本文抜粋>
━━━━━━━━━━━━━━━━━━━━

12月12日、英金融シンクタンクNGOのプラネット・トラッカーは、世界最大級の石油化学集積地であるベルギー、ドイツ、オランダを調査した結果、石油化学大手が大気中に大量の有毒物質を排出していることを発表した。健康と環境に大きな懸念をもたらしているにもかかわらず、機関投資家はこの事実をほとんど見過ごしていることを問題視した。
本分析は、米国湾岸諸国地域を調査した「Toxic Footprints US」に続くもの。化粧品からカーペットまで日常的に使用されている製品による深刻な有毒物質の発生量を明らかにし、本地域の石油化学産業の最大の資金提供者に対し、緊急に行動するよう呼びかけている。
今回の報告書「Toxic Footprints Europe」では、2010年以降に1億2,500万トンの化学物質が放出・移動され、その結果、健康寿命が24,640年失われ、570億種の生物種が影響を受けたとして、3カ国における化学地域の1,093施設を特定している。

━━━━━━━━━━━━━━━━━━━━

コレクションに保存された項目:

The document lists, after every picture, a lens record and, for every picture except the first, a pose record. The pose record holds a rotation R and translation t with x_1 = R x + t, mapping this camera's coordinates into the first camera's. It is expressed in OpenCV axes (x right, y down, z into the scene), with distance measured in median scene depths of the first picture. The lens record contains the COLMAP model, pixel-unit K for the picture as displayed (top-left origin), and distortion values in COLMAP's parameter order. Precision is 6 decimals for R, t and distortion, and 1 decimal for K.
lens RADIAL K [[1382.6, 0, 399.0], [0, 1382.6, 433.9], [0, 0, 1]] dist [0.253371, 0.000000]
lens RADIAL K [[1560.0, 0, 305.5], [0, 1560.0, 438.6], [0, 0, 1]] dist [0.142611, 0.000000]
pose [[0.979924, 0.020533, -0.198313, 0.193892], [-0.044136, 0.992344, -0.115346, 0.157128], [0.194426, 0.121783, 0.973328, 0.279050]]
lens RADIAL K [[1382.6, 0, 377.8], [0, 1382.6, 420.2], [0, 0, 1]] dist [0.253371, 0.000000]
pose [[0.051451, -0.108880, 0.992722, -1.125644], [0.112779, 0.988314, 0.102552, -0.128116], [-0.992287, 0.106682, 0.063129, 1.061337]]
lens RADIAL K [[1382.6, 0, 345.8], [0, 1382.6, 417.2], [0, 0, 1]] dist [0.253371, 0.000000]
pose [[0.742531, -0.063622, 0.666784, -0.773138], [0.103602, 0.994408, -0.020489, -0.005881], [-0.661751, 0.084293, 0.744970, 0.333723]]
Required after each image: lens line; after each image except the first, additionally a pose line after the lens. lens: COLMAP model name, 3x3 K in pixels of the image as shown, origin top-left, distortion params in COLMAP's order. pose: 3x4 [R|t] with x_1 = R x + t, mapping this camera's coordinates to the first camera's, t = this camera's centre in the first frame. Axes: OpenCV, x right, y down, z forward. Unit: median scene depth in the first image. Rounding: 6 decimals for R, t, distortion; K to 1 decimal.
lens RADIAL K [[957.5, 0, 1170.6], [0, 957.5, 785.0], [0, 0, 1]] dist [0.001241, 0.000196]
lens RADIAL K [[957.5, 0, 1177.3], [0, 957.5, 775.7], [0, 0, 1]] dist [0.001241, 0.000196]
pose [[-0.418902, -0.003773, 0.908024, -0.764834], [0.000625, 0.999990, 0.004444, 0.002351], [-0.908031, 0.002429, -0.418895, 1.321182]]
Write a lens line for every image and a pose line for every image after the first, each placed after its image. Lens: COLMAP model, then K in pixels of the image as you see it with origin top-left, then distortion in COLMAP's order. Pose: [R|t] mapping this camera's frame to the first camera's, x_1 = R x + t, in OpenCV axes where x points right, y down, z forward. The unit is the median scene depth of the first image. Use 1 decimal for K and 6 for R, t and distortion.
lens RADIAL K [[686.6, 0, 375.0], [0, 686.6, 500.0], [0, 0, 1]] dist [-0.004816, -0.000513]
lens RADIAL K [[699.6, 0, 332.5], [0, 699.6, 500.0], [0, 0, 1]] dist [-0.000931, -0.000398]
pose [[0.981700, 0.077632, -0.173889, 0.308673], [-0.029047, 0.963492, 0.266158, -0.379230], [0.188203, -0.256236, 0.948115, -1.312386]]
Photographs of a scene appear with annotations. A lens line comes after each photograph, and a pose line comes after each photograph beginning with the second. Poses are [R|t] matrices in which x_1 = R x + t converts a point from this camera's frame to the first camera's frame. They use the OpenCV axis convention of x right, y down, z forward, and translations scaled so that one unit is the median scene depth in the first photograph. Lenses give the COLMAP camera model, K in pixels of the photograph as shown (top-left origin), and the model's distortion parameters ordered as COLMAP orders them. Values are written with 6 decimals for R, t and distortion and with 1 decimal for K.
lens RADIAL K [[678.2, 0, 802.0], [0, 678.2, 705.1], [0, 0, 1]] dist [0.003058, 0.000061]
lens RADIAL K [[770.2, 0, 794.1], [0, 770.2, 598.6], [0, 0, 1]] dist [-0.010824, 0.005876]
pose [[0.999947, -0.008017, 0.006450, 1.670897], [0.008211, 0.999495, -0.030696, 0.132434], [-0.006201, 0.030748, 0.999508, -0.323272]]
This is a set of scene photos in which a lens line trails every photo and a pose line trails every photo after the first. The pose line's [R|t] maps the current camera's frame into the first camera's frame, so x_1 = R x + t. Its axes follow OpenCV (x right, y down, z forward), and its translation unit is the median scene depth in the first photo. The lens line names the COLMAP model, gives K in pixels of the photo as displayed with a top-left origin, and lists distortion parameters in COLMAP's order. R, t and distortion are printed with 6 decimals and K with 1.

━━━━━━━━━━━━━━━━━━━━

課題の指示>
次の1.～3.の記述が本文抜粋の内容と合っているかをそれぞれ「はい」か「いいえ」で答え、判断の決め手となる本文抜粋の語句をそのまま引用せよ。
1. 報告書「Toxic Footprints Europe」は、3カ国の化学地域にある1,093施設を特定している。
2. 本分析は、米国湾岸諸国地域を調査した「Toxic Footprints US」よりも前に行われたものである。
3. 機関投資家は、石油化学大手による有毒物質の排出に強い関心を寄せている。

演習の解答>
1. はい。「3カ国における化学地域の1,093施設を特定している」
2. いいえ。「米国湾岸諸国地域を調査した「Toxic Footprints US」に続くもの」
3. いいえ。「機関投資家はこの事実をほとんど見過ごしている」